The banality of banality
Washington Times columnist Suzanne Fields becomes the latest to step into the practically necessary versus morally repugnant debate on torture, albeit with an interesting focus on how Americans emotionally responded to 9/11:
The debate has moved away from making pre-emptive laws for the future that forbid using such techniques to seeking revenge against those who in a moment of collective panic thought the techniques they used were legal and necessary to save American lives.
What a difference eight years make.
We forget the agony, the gruesome details of the deaths of the victims in the Twin Towers, all of which had us feeling that “there but for the grace of God go I.” We forget our fears at the sound of a plane overhead, our suspicious glances at the “swarthy” man sitting next to us in a crowded theater, sports arena or outdoor concert. We forget how eagerly we embraced the tedious obstacles to our personal freedoms that we confront every time we board an airplane.

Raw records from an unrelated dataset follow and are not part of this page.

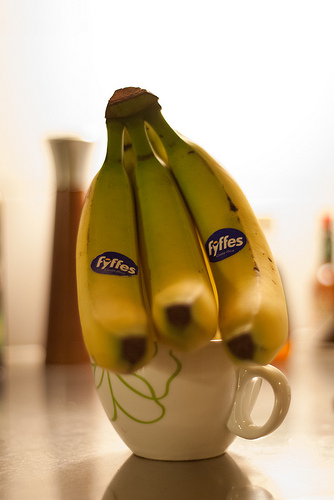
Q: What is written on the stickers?
A: Fyffes.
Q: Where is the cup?
A: Under the bananas.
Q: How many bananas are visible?
A: 3.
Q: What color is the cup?
A: White.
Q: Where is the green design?
A: On the cup.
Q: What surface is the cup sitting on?
A: Table.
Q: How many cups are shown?
A: 1.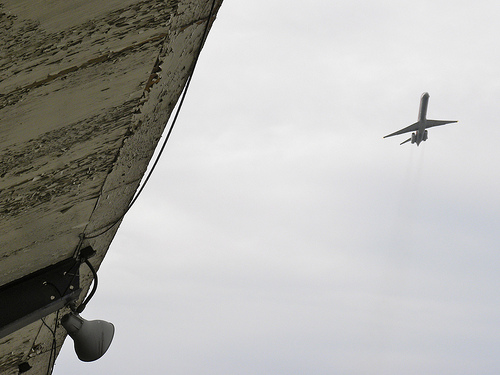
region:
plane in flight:
[381, 80, 449, 165]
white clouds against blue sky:
[226, 19, 270, 93]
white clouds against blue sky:
[189, 90, 270, 162]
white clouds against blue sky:
[158, 211, 232, 276]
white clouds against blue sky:
[158, 267, 212, 328]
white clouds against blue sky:
[245, 244, 317, 345]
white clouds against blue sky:
[245, 154, 329, 225]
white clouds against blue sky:
[346, 189, 444, 260]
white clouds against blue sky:
[305, 270, 422, 370]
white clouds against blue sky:
[421, 249, 481, 353]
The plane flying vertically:
[384, 93, 461, 148]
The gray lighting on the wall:
[57, 303, 117, 373]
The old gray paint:
[0, 0, 229, 374]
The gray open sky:
[51, 2, 498, 373]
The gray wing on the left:
[386, 119, 421, 143]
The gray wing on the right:
[425, 115, 458, 130]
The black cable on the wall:
[58, 2, 218, 363]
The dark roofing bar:
[0, 247, 100, 341]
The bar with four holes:
[42, 269, 77, 301]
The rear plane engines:
[411, 131, 428, 146]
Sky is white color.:
[186, 185, 385, 297]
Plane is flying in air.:
[385, 74, 472, 157]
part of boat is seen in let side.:
[20, 42, 192, 221]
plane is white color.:
[386, 77, 474, 179]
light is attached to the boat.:
[18, 255, 148, 365]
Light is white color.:
[38, 297, 124, 359]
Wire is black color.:
[69, 262, 107, 313]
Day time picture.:
[11, 17, 478, 329]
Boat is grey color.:
[23, 118, 143, 250]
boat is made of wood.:
[32, 52, 190, 220]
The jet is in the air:
[385, 90, 453, 151]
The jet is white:
[385, 80, 455, 150]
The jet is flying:
[385, 86, 455, 156]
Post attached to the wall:
[5, 0, 200, 360]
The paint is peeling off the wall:
[5, 1, 200, 366]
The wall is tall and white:
[65, 310, 125, 361]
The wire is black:
[70, 25, 210, 280]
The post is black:
[0, 245, 101, 345]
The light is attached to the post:
[1, 245, 118, 365]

She’s also the latest to refer to Hannah Arendt’s Eichmann in Jerusalem: A Report on the Banality of Evil:
Evil is never banal. Hanna Arendt was wrong. Evil is fascinating and provocative and focuses the mind. Adolf Eichmann may have been a boring man to know. He may have thought he was merely a bureaucrat following orders, but his acts forever fascinate the human mind in our attempt to understand how he could have done what he did without a conscience, without remorse.
Copies must be flying off the shelves these days.